Home > Other > SGA-17 Legacy 2 - The Lost > Page 18
SGA-17 Legacy 2 - The Lost Page 18

by Graham, Jo


  “Or we could try to get back to the Stargate.”

  “If we’re lucky, that’s where the other Wraith just went,” Ronon said. “If we’re not, they’re between us and the Stargate, and I can’t see to shoot.”

  Jennifer retrieved her own pistol from where it lay on the grass, and collected the Wraith worshipper’s weapon as well, shoving it into her pack.

  Ronon was undoing the knot around his wrist. “Pack up the rope, too,” he said. “And what’s left of the stun grenade. No point in leaving evidence we were here.”

  “It’s still hot,” Jennifer said.

  “We’ve got a minute. I hope. If we don’t, it doesn’t matter.”

  “I’m sorry,” Jennifer said. “I couldn’t think of any other way to — ”

  To her surprise, Ronon grinned. “You did good,” he said, standing up and drawing his pistol. “Do you see a whole bunch of Wraith running toward us, or are we all right for the moment?” He actually sounded like he was happier than he’d been the entire rest of the mission.

  “All right for the moment,” Jennifer said, and then she did catch sight of movement in the trees ahead of her, from the same direction they’d come. “Somebody’s there,” she said.

  “Great.”

  “Can you see anything yet?”

  “Not a whole lot,” Ronon said. He was still smiling. “So this could get interesting.”

  “We could run for it,” she said, and then, “Wait — that’s Todd.”

  “Are you sure?”

  “I’m sure,” she said, but she didn’t lower her pistol.
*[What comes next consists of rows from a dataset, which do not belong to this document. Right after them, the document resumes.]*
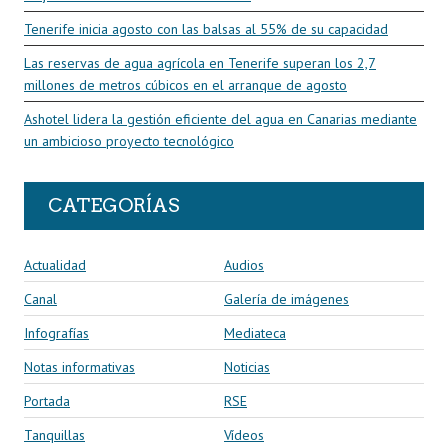
Tenerife inicia agosto con las balsas al 55% de su capacidad
Las reservas de agua agrícola en Tenerife superan los 2,7
millones de metros cúbicos en el arranque de agosto
Ashotel lidera la gestión eficiente del agua en Canarias mediante
un ambicioso proyecto tecnológico
CATEGORÍAS
Actualidad
Audios
Canal
Galería de imágenes
Infografías
Mediateca
Notas informativas
Noticias
Portada
RSE
Tanquillas
Vídeos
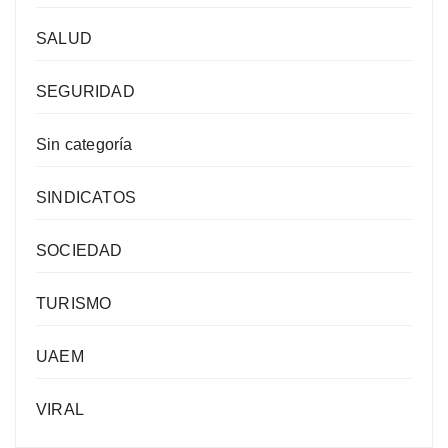
SALUD
SEGURIDAD
Sin categoría
SINDICATOS
SOCIEDAD
TURISMO
UAEM
VIRAL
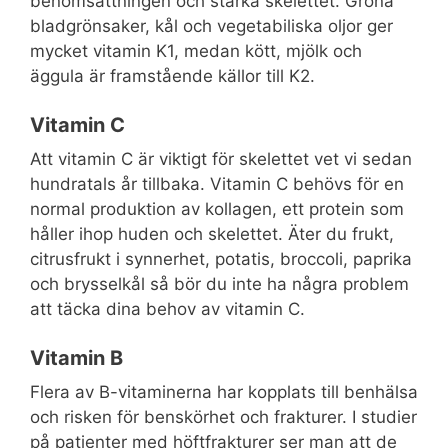
benomsättningen och stärka skelettet. Gröna
bladgrönsaker, kål och vegetabiliska oljor ger
mycket vitamin K1, medan kött, mjölk och
äggula är framstående källor till K2.
Vitamin C
Att vitamin C är viktigt för skelettet vet vi sedan
hundratals år tillbaka. Vitamin C behövs för en
normal produktion av kollagen, ett protein som
håller ihop huden och skelettet. Äter du frukt,
citrusfrukt i synnerhet, potatis, broccoli, paprika
och brysselkål så bör du inte ha några problem
att täcka dina behov av vitamin C.
Vitamin B
Flera av B-vitaminerna har kopplats till benhälsa
och risken för benskörhet och frakturer. I studier
på patienter med höftfrakturer ser man att de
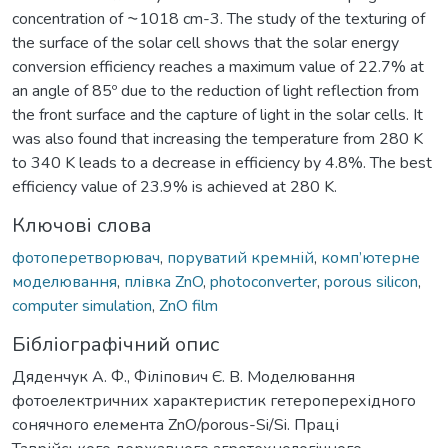
concentration of ⁓1018 cm-3. The study of the texturing of
the surface of the solar cell shows that the solar energy
conversion efficiency reaches a maximum value of 22.7% at
an angle of 85º due to the reduction of light reflection from
the front surface and the capture of light in the solar cells. It
was also found that increasing the temperature from 280 K
to 340 K leads to a decrease in efficiency by 4.8%. The best
efficiency value of 23.9% is achieved at 280 K.
Ключові слова
фотоперетворювач
,
поруватий кремній
,
комп’ютерне
моделювання
,
плівка ZnO
,
photoconverter
,
porous silicon
,
computer simulation
,
ZnO film
Бібліографічний опис
Дяденчук А. Ф., Філіпович Є. В. Моделювання
фотоелектричних характеристик гетероперехідного
сонячного елемента ZnO/porous-Si/Si. Праці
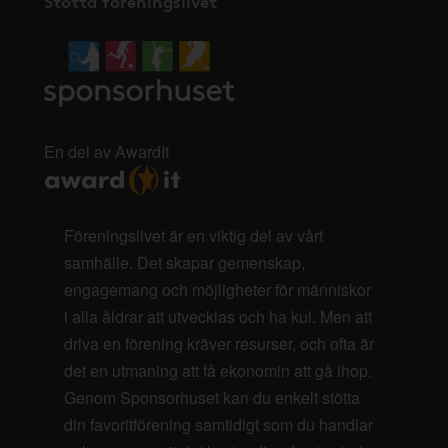
Stötta föreningslivet
En del av AwardIt
Föreningslivet är en viktig del av vårt
samhälle. Det skapar gemenskap,
engagemang och möjligheter för människor
i alla åldrar att utvecklas och ha kul. Men att
driva en förening kräver resurser, och ofta är
det en utmaning att få ekonomin att gå ihop.
Genom Sponsorhuset kan du enkelt stötta
din favoritförening samtidigt som du handlar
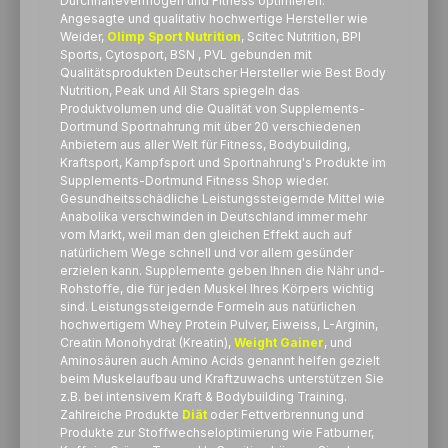
Durchhaltevermögen und Fitness optimieren.
Angesagte und qualitativ hochwertige Hersteller wie
Weider,
Olimp Sport Nutrition
, Scitec Nutrition, BPI
Sports, Cytosport, BSN , PVL gebunden mit
Qualitätsprodukten Deutscher Hersteller wie Best Body
Nutrition, Peak und All Stars spiegeln das
Produktvolumen und die Qualität von Supplements-
Dortmund Sportnahrung mit über 20 verschiedenen
Anbietern aus aller Welt für Fitness, Bodybuilding,
Kraftsport, Kampfsport und Sportnahrung's Produkte im
Supplements-Dortmund Fitness Shop wieder.
Gesundheitsschädliche Leistungssteigernde Mittel wie
Anabolika verschwinden in Deutschland immer mehr
vom Markt, weil man den gleichen Effekt auch auf
natürlichem Wege schnell und vor allem gesünder
erzielen kann. Supplemente geben Ihnen die Nähr und-
Rohstoffe, die für jeden Muskel Ihres Körpers wichtig
sind. Leistungssteigernde Formeln aus natürlichen
hochwertigem Whey Protein Pulver, Eiweiss, L-Arginin,
Creatin Monohydrat (Kreatin),
Weight Gainer
, und
Aminosäuren auch Amino Acids genannt helfen gezielt
beim Muskelaufbau und Kraftzuwachs unterstützen Sie
z.B. bei intensivem Kraft & Bodybuilding Training.
Zahlreiche Produkte
Diät
oder Fettverbrennung und
Produkte zur Stoffwechseloptimierung wie Fatburner,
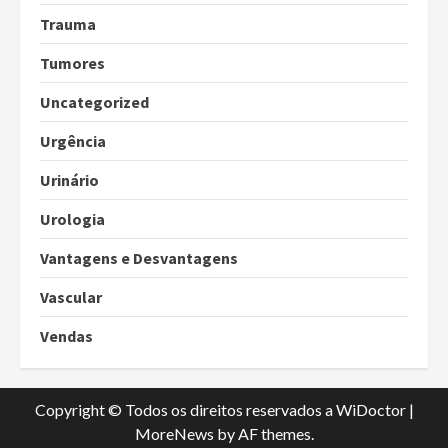
Trauma
Tumores
Uncategorized
Urgência
Urinário
Urologia
Vantagens e Desvantagens
Vascular
Vendas
Copyright © Todos os direitos reservados a WiDoctor
|
MoreNews
by AF themes.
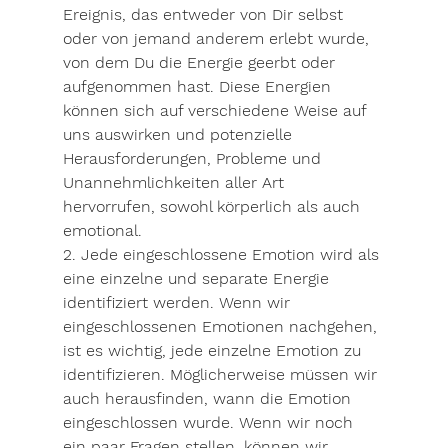
Ereignis, das entweder von Dir selbst 
oder von jemand anderem erlebt wurde, 
von dem Du die Energie geerbt oder 
aufgenommen hast. Diese Energien 
können sich auf verschiedene Weise auf 
uns auswirken und potenzielle 
Herausforderungen, Probleme und 
Unannehmlichkeiten aller Art 
hervorrufen, sowohl körperlich als auch 
emotional. 
2. Jede eingeschlossene Emotion wird als 
eine einzelne und separate Energie 
identifiziert werden. Wenn wir 
eingeschlossenen Emotionen nachgehen, 
ist es wichtig, jede einzelne Emotion zu 
identifizieren. Möglicherweise müssen wir 
auch herausfinden, wann die Emotion 
eingeschlossen wurde. Wenn wir noch 
ein paar Fragen stellen, können wir 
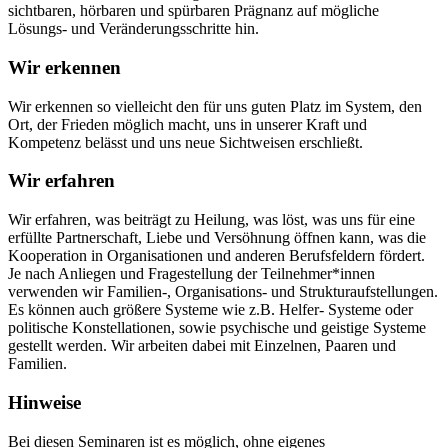
sichtbaren, hörbaren und spürbaren Prägnanz auf mögliche
Lösungs- und Veränderungsschritte hin.
Wir erkennen
Wir erkennen so vielleicht den für uns guten Platz im System, den
Ort, der Frieden möglich macht, uns in unserer Kraft und
Kompetenz belässt und uns neue Sichtweisen erschließt.
Wir erfahren
Wir erfahren, was beiträgt zu Heilung, was löst, was uns für eine
erfüllte Partnerschaft, Liebe und Versöhnung öffnen kann, was die
Kooperation in Organisationen und anderen Berufsfeldern fördert.
Je nach Anliegen und Fragestellung der Teilnehmer*innen
verwenden wir Familien-, Organisations- und Strukturaufstellungen.
Es können auch größere Systeme wie z.B. Helfer- Systeme oder
politische Konstellationen, sowie psychische und geistige Systeme
gestellt werden. Wir arbeiten dabei mit Einzelnen, Paaren und
Familien.
Hinweise
Bei diesen Seminaren ist es möglich, ohne eigenes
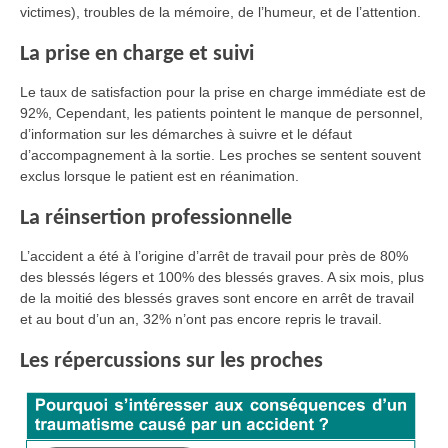
victimes), troubles de la mémoire, de l’humeur, et de l’attention.
La prise en charge et suivi
Le taux de satisfaction pour la prise en charge immédiate est de
92%, Cependant, les patients pointent le manque de personnel,
d’information sur les démarches à suivre et le défaut
d’accompagnement à la sortie. Les proches se sentent souvent
exclus lorsque le patient est en réanimation.
La réinsertion professionnelle
L’accident a été à l’origine d’arrêt de travail pour près de 80%
des blessés légers et 100% des blessés graves. A six mois, plus
de la moitié des blessés graves sont encore en arrêt de travail
et au bout d’un an, 32% n’ont pas encore repris le travail.
Les répercussions sur les proches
  “I told you to hide,” Todd said sharply when he came in sight. He looked down at the woman’s body and then at them as if at children who’d broken something fragile that he’d unwisely left in their reach. Not something precious and irreplaceable, but something that had made a loud noise and left a mess. Can’t I leave you alone for a minute? she remembered her mother saying.

  “That was when we weren’t being attacked by crazy Wraith worshippers,” Ronon said.
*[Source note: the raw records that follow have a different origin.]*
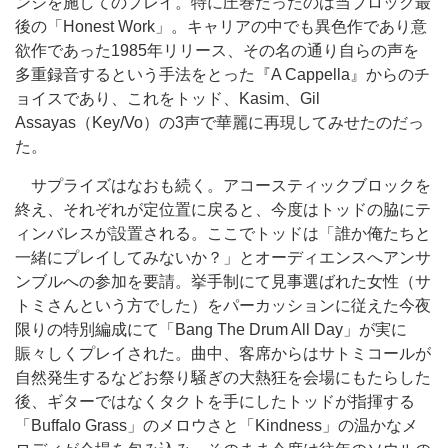
ンジを施してのプレイ。特に圧巻だったのは当ブロック最
後の「Honest Work」。キャリアの中でも異色作であり意
欲作であった1985年リリース、その名の通り自らの声を
多重録音するという手法をとった『A Cappella』からのチ
ョイスであり、これをトッド、Kasim、Gil
Assayas（Key/Vo）の3声で華麗に再現してみせたのだっ
た。
サプライズはなおも続く。アコースティックブロックを
終え、それぞれが定位置に戻ると、今度はトッドの脇にテ
ィンバレスが設置される。ここでトッドは「誰か俺たちと
一緒にプレイしてみないか？」とオーディエンスへアンサ
ンブルへの参加を要請。挙手制にて見事選ばれた女性（サ
トミさんという方でした）をパーカッションに従えた今夜
限りの特別編成にて「Bang The Drum All Day」が実に
賑々しくプレイされた。曲中、客席からはサトミコールが
自然発生するなどお祭り騒ぎの大熱狂を会場にもたらした
後、ギターではなくタクトを手にしたトッドが指揮する
「Buffalo Grass」のメロウさと「Kindness」の温かなメ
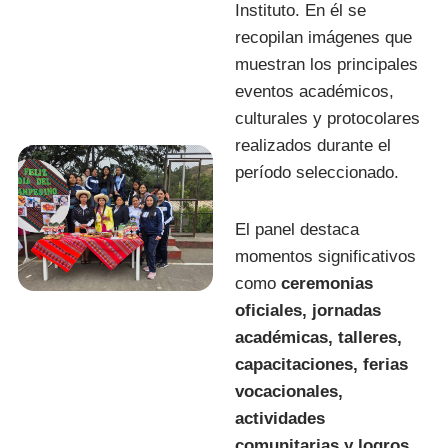
Instituto. En él se
recopilan imágenes que
muestran los principales
eventos académicos,
culturales y protocolares
realizados durante el
período seleccionado.
El panel destaca
momentos significativos
como
ceremonias
oficiales, jornadas
académicas, talleres,
capacitaciones, ferias
vocacionales,
actividades
comunitarias y logros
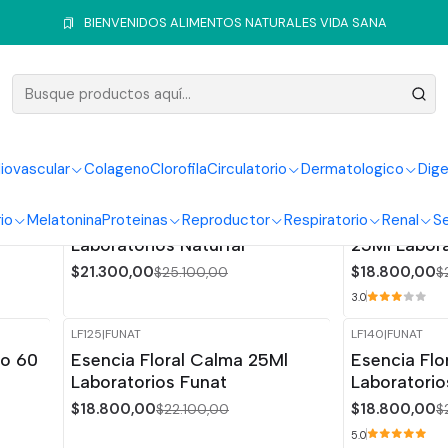
Inicio
Sistema Endocrino
Melatonina
BIENVENIDOS ALIMENTOS NATURALES VIDA SANA
Melatonina
iovascular
Colageno
Clorofila
Circulatorio
Dermatologico
Dige
NA260
|
NATURFAR
LF110
|
FUNAT
-15%
OFF
-15%
OFF
io
Melatonina
Proteinas
Reproductor
Respiratorio
Renal
Se
Valepass Forte Et 60 Ml
Esencia Flo
Laboratorios Naturfar
25Ml Labora
$21.300,00
$18.800,00
$25.100,00
$
3.0
LF125
|
FUNAT
LF140
|
FUNAT
-15%
OFF
-15%
OFF
to 60
Esencia Floral Calma 25Ml
Esencia Flo
Laboratorios Funat
Laboratorio
$18.800,00
$18.800,00
$22.100,00
$
5.0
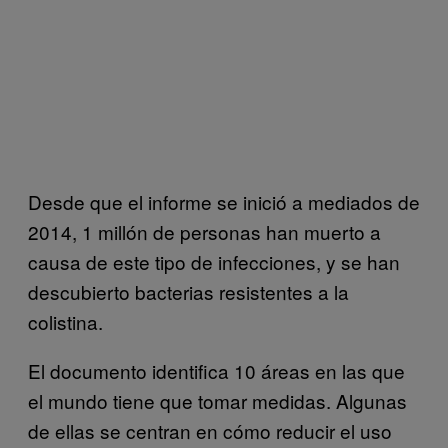
Desde que el informe se inició a mediados de
2014, 1 millón de personas han muerto a
causa de este tipo de infecciones, y se han
descubierto bacterias resistentes a la
colistina.
El documento identifica 10 áreas en las que
el mundo tiene que tomar medidas. Algunas
de ellas se centran en cómo reducir el uso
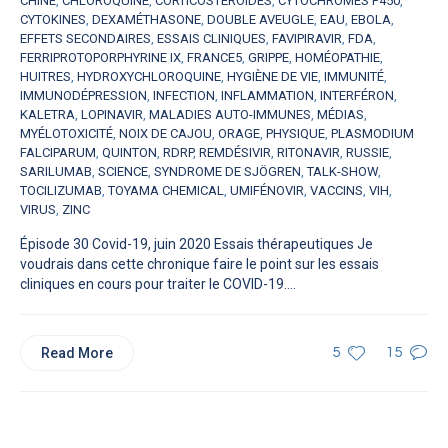
CHINE
,
CHLOROQUINE
,
CORTICOSTÉROÏDES
,
CYTOCHROMES P450
,
CYTOKINES
,
DEXAMÉTHASONE
,
DOUBLE AVEUGLE
,
EAU
,
EBOLA
,
EFFETS SECONDAIRES
,
ESSAIS CLINIQUES
,
FAVIPIRAVIR
,
FDA
,
FERRIPROTOPORPHYRINE IX
,
FRANCE5
,
GRIPPE
,
HOMÉOPATHIE
,
HUITRES
,
HYDROXYCHLOROQUINE
,
HYGIÈNE DE VIE
,
IMMUNITÉ
,
IMMUNODÉPRESSION
,
INFECTION
,
INFLAMMATION
,
INTERFÉRON
,
KALETRA
,
LOPINAVIR
,
MALADIES AUTO-IMMUNES
,
MÉDIAS
,
MYÉLOTOXICITÉ
,
NOIX DE CAJOU
,
ORAGE
,
PHYSIQUE
,
PLASMODIUM
FALCIPARUM
,
QUINTON
,
RDRP
,
REMDÉSIVIR
,
RITONAVIR
,
RUSSIE
,
SARILUMAB
,
SCIENCE
,
SYNDROME DE SJÖGREN
,
TALK-SHOW
,
TOCILIZUMAB
,
TOYAMA CHEMICAL
,
UMIFÉNOVIR
,
VACCINS
,
VIH
,
VIRUS
,
ZINC
Épisode 30 Covid-19, juin 2020 Essais thérapeutiques Je
voudrais dans cette chronique faire le point sur les essais
cliniques en cours pour traiter le COVID-19....
Read More
5
15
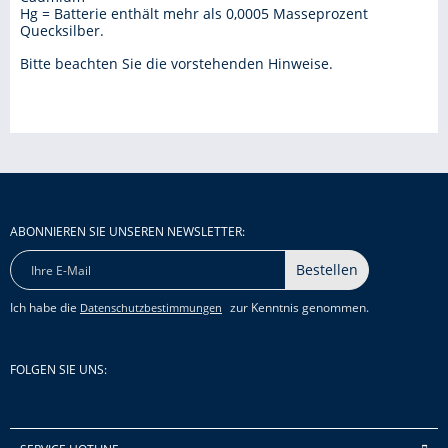
Hg = Batterie enthält mehr als 0,0005 Masseprozent
Quecksilber.
Bitte beachten Sie die vorstehenden Hinweise.
ABONNIEREN SIE UNSEREN NEWSLETTER:
Bestellen
Ich habe die
zur Kenntnis genommen.
Datenschutzbestimmungen
FOLGEN SIE UNS:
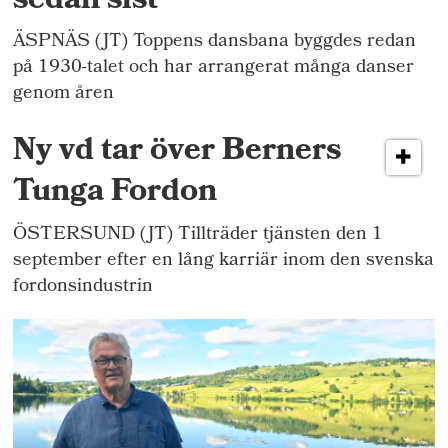
sedan sist
ÄSPNÄS (JT) Toppens dansbana byggdes redan
på 1930-talet och har arrangerat många danser
genom åren
Ny vd tar över Berners
Tunga Fordon
ÖSTERSUND (JT) Tillträder tjänsten den 1
september efter en lång karriär inom den svenska
fordonsindustrin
  “Do the other Wraith know we’re here?” Jennifer asked, since that seemed to be the more pressing question.

  “They had already left to make their way back to the Stargate,” Todd said. “If we are lucky, they did not hear you.”

  “She said Death would reward her if she handed us over,” Jennifer said. “Whatever arrangements you made with these people, I don’t think they worked so well.”

  “This one is the sister of Carlin,” Todd said. “He swore she was trustworthy, for a human. He seems to have been mistaken.”

  “You think?” Ronon said. Jennifer couldn’t really blame him.

  “He will regret it. He had hoped I would reward him.”

  Jennifer really hoped they weren’t around to watch Todd tell Carlin he wasn’t going to ‘reward him’. She expected that wouldn’t be pretty, and she really didn’t want to make Ronon watch the man beg for the Wraith’s healing touch. She couldn’t help glancing down at the dead woman, thinking, now that their lives weren’t in danger, of how desperate she must have been. “Can you heal her?” she asked.

  Todd gave her a sharp look. “Why would I do that? She has already betrayed me. If you wished her alive, you should not have killed her.”

  “If we hadn’t killed her, would you have left her alive?” Ronon said.

  “No,” Todd said. “I will take you back to the Stargate as soon as the others have passed through. You have been a great deal of trouble to me.”

  “Why were Queen Death’s people here?” Jennifer said. “What did she want to talk to you about?”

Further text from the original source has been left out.